# What you are asked to do
Print this span of the material below exactly: the line with "Jarrett Sidney: 177 -> 197", the line with "accuracy: 1 -> 2", and every line between them, but nothing else.

# Records for the task
[Start of section]

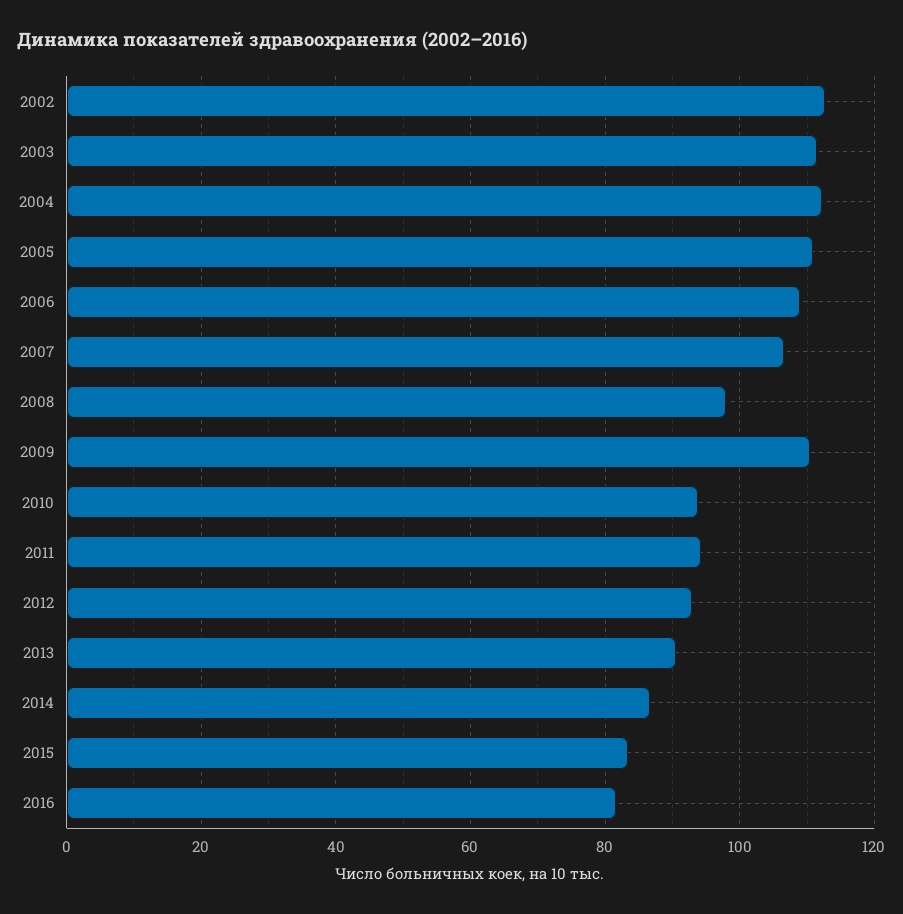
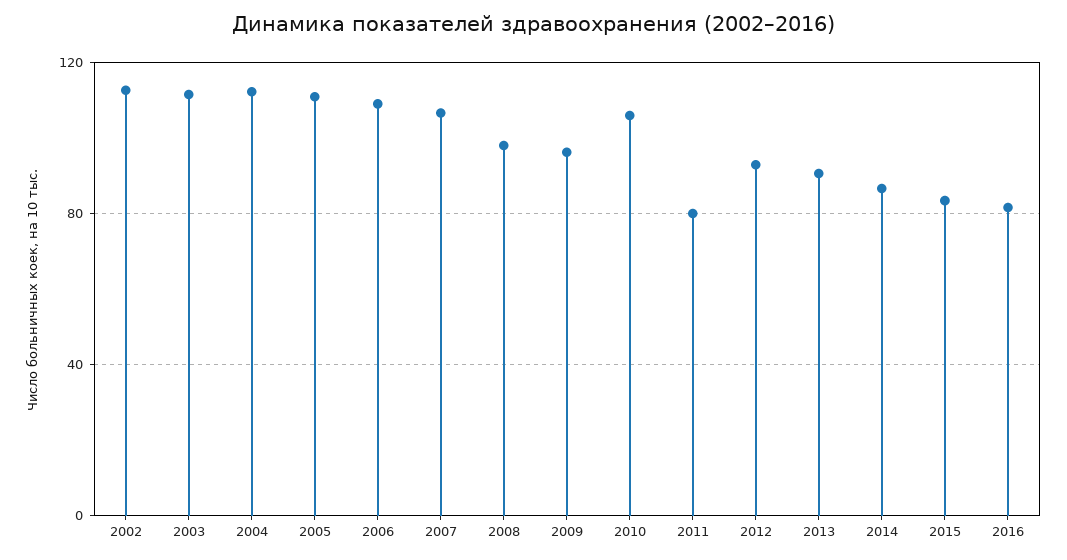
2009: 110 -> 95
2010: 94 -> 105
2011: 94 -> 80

[End of section]
[Start of section]

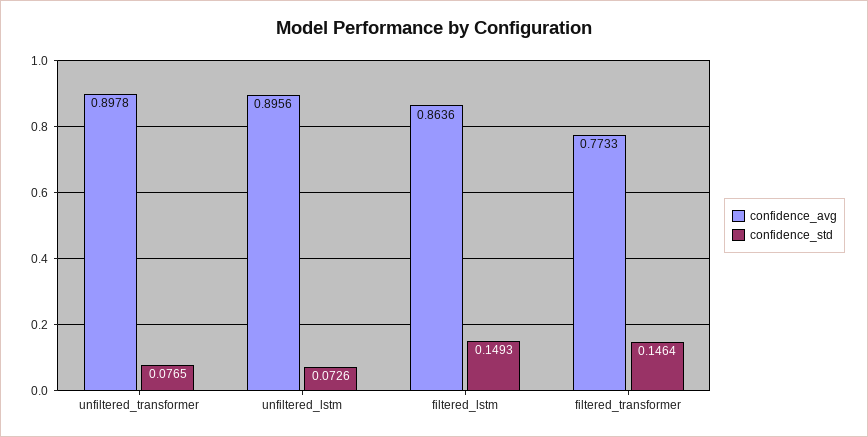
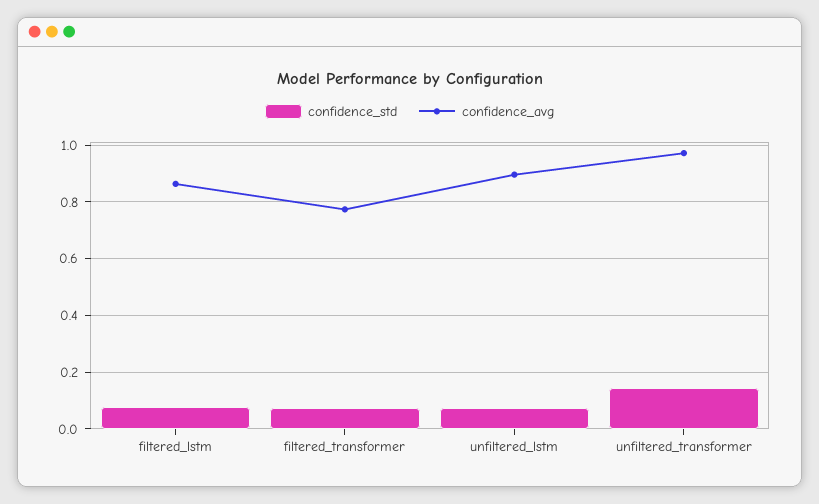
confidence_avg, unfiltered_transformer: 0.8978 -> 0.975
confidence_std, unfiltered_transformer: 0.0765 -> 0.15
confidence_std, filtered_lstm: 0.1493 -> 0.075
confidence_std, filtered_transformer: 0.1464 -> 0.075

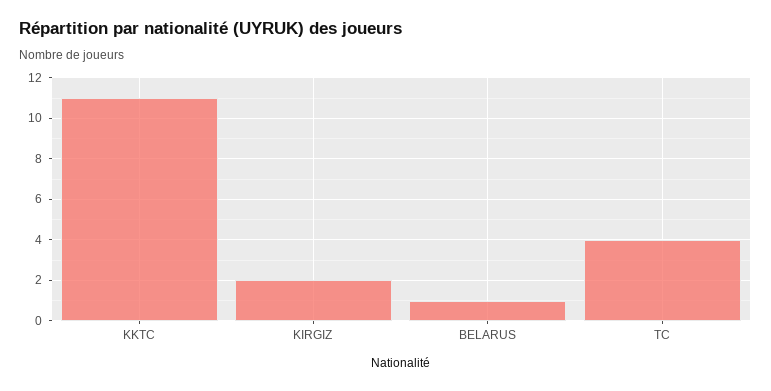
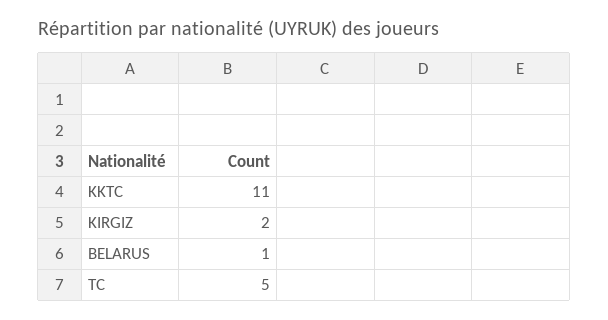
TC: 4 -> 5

[End of section]
[Start of section]

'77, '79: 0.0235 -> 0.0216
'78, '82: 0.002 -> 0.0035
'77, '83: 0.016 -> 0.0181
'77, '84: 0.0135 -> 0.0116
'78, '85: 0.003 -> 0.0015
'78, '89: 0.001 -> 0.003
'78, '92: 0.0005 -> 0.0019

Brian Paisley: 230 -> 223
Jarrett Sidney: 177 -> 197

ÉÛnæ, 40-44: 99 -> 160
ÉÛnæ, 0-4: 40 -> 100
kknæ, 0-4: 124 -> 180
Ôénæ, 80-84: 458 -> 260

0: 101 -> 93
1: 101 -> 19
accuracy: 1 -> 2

[End of section]

# Exercise solution
Jarrett Sidney: 177 -> 197

ÉÛnæ, 40-44: 99 -> 160
ÉÛnæ, 0-4: 40 -> 100
kknæ, 0-4: 124 -> 180
Ôénæ, 80-84: 458 -> 260

0: 101 -> 93
1: 101 -> 19
accuracy: 1 -> 2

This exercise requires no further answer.